III Edición

Curso 2006 - 2007

Alejandro Quintana

El vuelo del ruiseñor

Marta García Outón, 15 años

                   Colegio San Agustín (Madrid)  

       Emilia, al alba, salía a escurridizas de su casa y echaba a correr colina arriba, donde la esperaban las praderas que caían en pendiente hasta juntarse con los misteriosos bosques de Asturias. Sus oscuros cabellos se extendían sobre las flores que, de vez en cuando, recibían algún visitante con deseos de saborear su esencia. Las hierbas acariciaban su tez blanquecina y pecosa, produciendo leves escalofríos. Pero cada día su madre se pegaba a la radio y lloraba amargamente escuchando los nombres de los caídos en la Guerra Civil. El hambre, la destrucción y el dolor le taponaban los sentidos, haciéndole sentir un miedo inevitable al salir de casa.

       El pueblo se alzaba ruinoso, como si un huracán hubiera pasado por allí, llevándose hasta el último aliento de felicidad. Emilia había recibido una gracia, o quizás un castigo, porque al vivir rodeada de tan bellos paisajes, de la fantasía y el misterio, se alejaba de la realidad en busca de consuelos que le hicieran olvidarse de la fatalidad. Su madre no sabía exactamente el por qué del comportamiento de su hija, pero dedujo que aquella facilidad para olvidarse del hoy y el ahora se trataba de un don, aunque le inquietase descubrir que no se daba cuenta de lo que pasaba a su alrededor.

       Un día decidió hablar con ella. Se arropó con un chal y comenzó a caminar ladera arriba. Estaba amaneciendo. El sol rasgaba el cielo con sus rayos dorados, que teñían el verde en brumas de tonalidad clara. Descubrió a Emilia tendida con los brazos en cruz y los ojos cerrados. No mostraba preocupación, sino la alegría de vivir en libertad. Una vez que estuvo a su lado, se acuclilló junto a ella sin decir palabra, con temor de comenzar una conversación equivocada.

       -Emilia -la llamó con suavidad, sin intención de alterarla.

       -¡Madre! –la niña estalló de júbilo y abrió los ojos antes de incorporarse para darle un abrazo-. No te había oído llegar.

       -Quería preguntarte si… -no sabía por dónde empezar-. Si te gustaría acompañarme al pueblo. Necesito que me ayudes con la compra. Tu padre no está y José se ha ido a trabajar. Además, tengo que hablar contigo.

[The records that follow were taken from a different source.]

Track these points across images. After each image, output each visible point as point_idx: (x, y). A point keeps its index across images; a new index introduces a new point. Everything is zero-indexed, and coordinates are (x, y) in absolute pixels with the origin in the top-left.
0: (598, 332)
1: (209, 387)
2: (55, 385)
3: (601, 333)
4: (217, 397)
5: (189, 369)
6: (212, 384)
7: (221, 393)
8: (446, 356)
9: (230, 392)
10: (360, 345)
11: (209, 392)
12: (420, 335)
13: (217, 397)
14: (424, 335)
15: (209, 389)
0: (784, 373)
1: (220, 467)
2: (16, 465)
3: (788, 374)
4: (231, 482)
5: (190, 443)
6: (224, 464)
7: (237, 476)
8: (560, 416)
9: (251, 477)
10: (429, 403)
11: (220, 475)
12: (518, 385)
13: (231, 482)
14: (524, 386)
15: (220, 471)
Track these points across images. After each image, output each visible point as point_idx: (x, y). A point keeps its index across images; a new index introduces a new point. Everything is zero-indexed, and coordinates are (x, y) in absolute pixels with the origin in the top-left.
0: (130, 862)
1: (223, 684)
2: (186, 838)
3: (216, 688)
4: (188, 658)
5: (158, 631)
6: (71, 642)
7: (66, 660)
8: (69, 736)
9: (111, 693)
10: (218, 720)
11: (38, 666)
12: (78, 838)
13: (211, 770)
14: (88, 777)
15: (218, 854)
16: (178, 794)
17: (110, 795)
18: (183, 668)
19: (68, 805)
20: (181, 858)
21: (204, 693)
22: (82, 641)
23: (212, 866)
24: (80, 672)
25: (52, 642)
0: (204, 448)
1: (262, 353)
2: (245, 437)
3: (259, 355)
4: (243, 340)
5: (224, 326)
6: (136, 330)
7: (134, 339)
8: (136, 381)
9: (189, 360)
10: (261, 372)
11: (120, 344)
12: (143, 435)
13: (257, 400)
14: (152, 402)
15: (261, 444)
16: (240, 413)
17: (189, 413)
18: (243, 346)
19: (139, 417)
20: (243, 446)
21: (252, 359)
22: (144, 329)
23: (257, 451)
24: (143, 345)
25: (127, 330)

       Mientras su madre la guiaba por el camino empedrado, la joven correteaba, deteniéndose para contemplar cualquier elemento bello: un brote, la coraza de un insecto... Entonces, un dulce sonido atrajo su atención. La niña se adentró entre los árboles, apartando las ramas con delicadeza. Encontró un ruiseñor que piaba en el suelo. Emilia lo tomó entre las manos, colocadas en forma de cuenco. El plumaje del pájaro adoptaba una leve tonalidad rojiza y dorada.

       -¡Madre! ¡Madre, mira! –gritó Emilia de vuelta al camino empedrado.

       Pero no estaba su madre. Miró hacia todos los lados sin encontrar rastro de ella. Aún con el polluelo en la mano, echó a correr hacia el pueblo. Casi enseguida pudo distinguir las casas tras una colina. Una nube las cubría por entero. Emilia dio vueltas por las calles, sin cejar sus voces:

       -¡Madre! ¡Madre!

       No percibió ningún ruido. Entonces se detuvo en medio de la plaza y descubrió la realidad. Las sombras habían invadido las calles y la soledad había destruido las humildes construcciones. Un círculo de cuervos sobrevolaba el pueblo, desgarrando el cielo con sus gritos de muerte. Emilia bajó la vista. Esparcidos por el suelo pudo distinguir los cuerpos inertes de sus vecinos, que elevaban la mirada al cielo, una mirada sin sentimientos, vacía y fría.

       Sintió que una lágrima resbalaba por su mejilla, después otra. El corazón se le había encogido de dolor y su espíritu gritaba de rabia. Tomó una de sus lágrimas entre los dedos y la estudió. Era transparente. Se la llevó a los labios. Era salada. Cayó de rodillas al suelo mientras el corazón desahogaba su pena. El ruiseñor echó a volar sobre la niña. Después sobre el pueblo.